Monday, December 11, 2017

Tanzania: TIRA clamps down reinsurance loose ends

SAULI GILIARD
TANZANIA has to cough up some 300bn/- to reinsure entities abroad while retaining just 400bn/- annually. In cutting down the figure and boost the retention ratio, the Tanzania Insurance Regulatory Authority (TIRA) has issued Circular No. 55/2017 effective first day of January, next year (01-01-2018), setting out conditions for dealing with foreign reinsurers and brokers.

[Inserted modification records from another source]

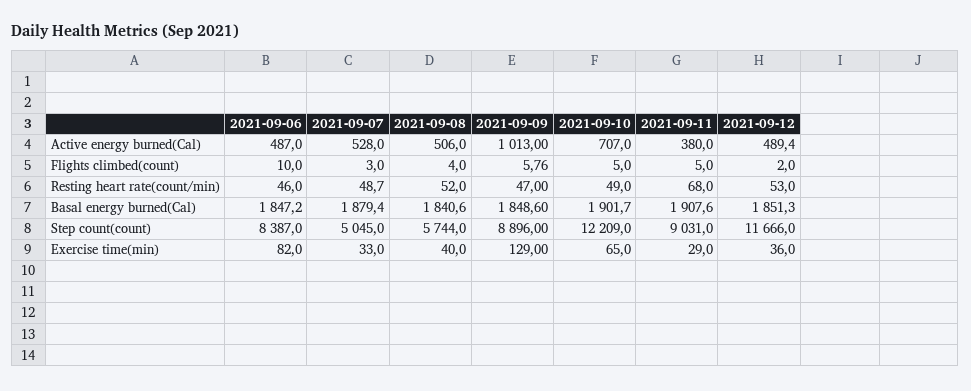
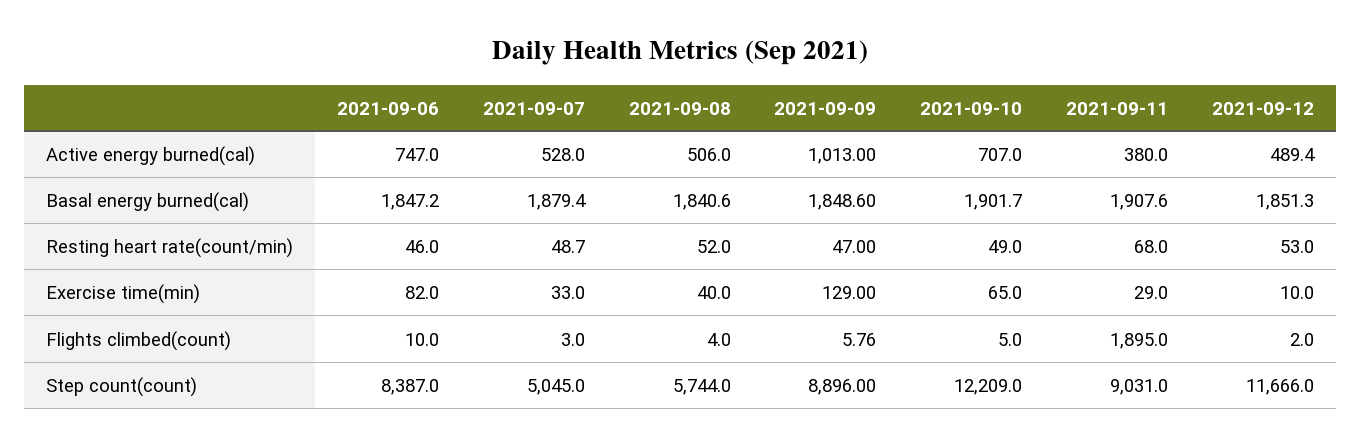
  {
    "2021-09-06": {
-     "Active energy burned(Cal)": 487,
+     "Active energy burned(Cal)": 747,
      "Flights climbed(count)": 10,
      "Resting heart rate(count/min)": 46,
      "Basal energy burned(Cal)": 1847.2,
      "Step count(count)": 8387,
      "Exercise time(min)": 82
    },
    "2021-09-07": {
      "Active energy burned(Cal)": 528,
      "Flights climbed(count)": 3,
      "Resting heart rate(count/min)": 48.7,
      "Basal energy burned(Cal)": 1879.4,
      "Step count(count)": 5045,
      "Exercise time(min)": 33
    },
    "2021-09-08": {
      "Active energy burned(Cal)": 506,
      "Flights climbed(count)": 4,
      "Resting heart rate(count/min)": 52,
      "Basal energy burned(Cal)": 1840.6,
      "Step count(count)": 5744,
      "Exercise time(min)": 40
    },
    "2021-09-09": {
      "Active energy burned(Cal)": 1013,
      "Flights climbed(count)": 5.76,
      "Resting heart rate(count/min)": 47,
      "Basal energy burned(Cal)": 1848.6,
      "Step count(count)": 8896,
      "Exercise time(min)": 129
    },
    "2021-09-10": {
      "Active energy burned(Cal)": 707,
      "Flights climbed(count)": 5,
      "Resting heart rate(count/min)": 49,
      "Basal energy burned(Cal)": 1901.7,
      "Step count(count)": 12209,
      "Exercise time(min)": 65
    },
    "2021-09-11": {
      "Active energy burned(Cal)": 380,
-     "Flights climbed(count)": 5,
+     "Flights climbed(count)": 1895,
      "Resting heart rate(count/min)": 68,
      "Basal energy burned(Cal)": 1907.6,
      "Step count(count)": 9031,
      "Exercise time(min)": 29
    },
    "2021-09-12": {
      "Active energy burned(Cal)": 489.4,
      "Flights climbed(count)": 2,
      "Resting heart rate(count/min)": 53,
      "Basal energy burned(Cal)": 1851.3,
      "Step count(count)": 11666,
-     "Exercise time(min)": 36
+     "Exercise time(min)": 10
    }
  }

Addressing reporters at TIRA premises in Dar es Salaam yesterday, Commissioner of Insurance, Dr Baghayo Saqware said the circular was in response to market challenges originating from externalisation of insurance business outside the country through reinsurance.
Reinsurance, according to the website, Investopedia, is a“practice of insurers transferring portions of risk portfolios to other parties by some form of agreement to reduce the likelihood of having to pay a large obligation resulting from an insurance claim.”
“It should be noted that externalisation of insurance risks is a normal business practice in an insurance industry in a number of ways, including … spreading or sharing the risks,” the commissioner added.
Another benefit of externalisation of insurance, according to Dr Saqware, was to enhance income earnings of local insurers, “in the form of reinsurance commission receivable by local insurers.” He added that the TIRA move also aims at creating better claims management system, improving the technical competence of the local insurance practitioners and protection of the local insurers’ capital base.
He cited eleven gaps within the insurance industry, among them, excessive use of International Facultative Reinsurance Arrangement “even in the situations and cases which could safely be accommodated under Treaty Reinsurance Arrangement.
Other challenges, the regulator observes, included the 100 per cent externalisation of risks which could partly be retained locally and “poor involvement of local insurance companies in participating in assuming parts of risks intended to be externalised through co-insurance arrangements.”
He added that the authority has observed that there is a tendency by some insurers in the market to engage in co-insurance arrangements with sister or parent companies based in the jurisdictions. “Non-disclosure of reinsurance commission/fronting fee payable to local insurers,” Dr Saqware mentioned as one of the gap in the industry leading to the issuing the new circular.
However, the commissioner said, the circular has been issued following a thorough and in-depth consultation between TIRA and insurance stakeholders in the country and abroad. “The authority continues to play its statutory role as a government agency responsible for regulating and developing the insurance market in Tanzania for the benefit and protection of policy holders,” he insisted.
However, TIRA’s director of licensing & Market Conduct Supervision, Samwel Mwiru said, the retention ratio in the country is below 66 per cent, the standard of Southern African Development Community (SADC) member countries though he was optimistic that the released circular will bring positive changes.
He said one of the strategies to improve the retention ratio from current 400bn/- annually is to improve internal capacity. According to Mr Mwiru, the country’s insurance market worth approximately 700bn/-.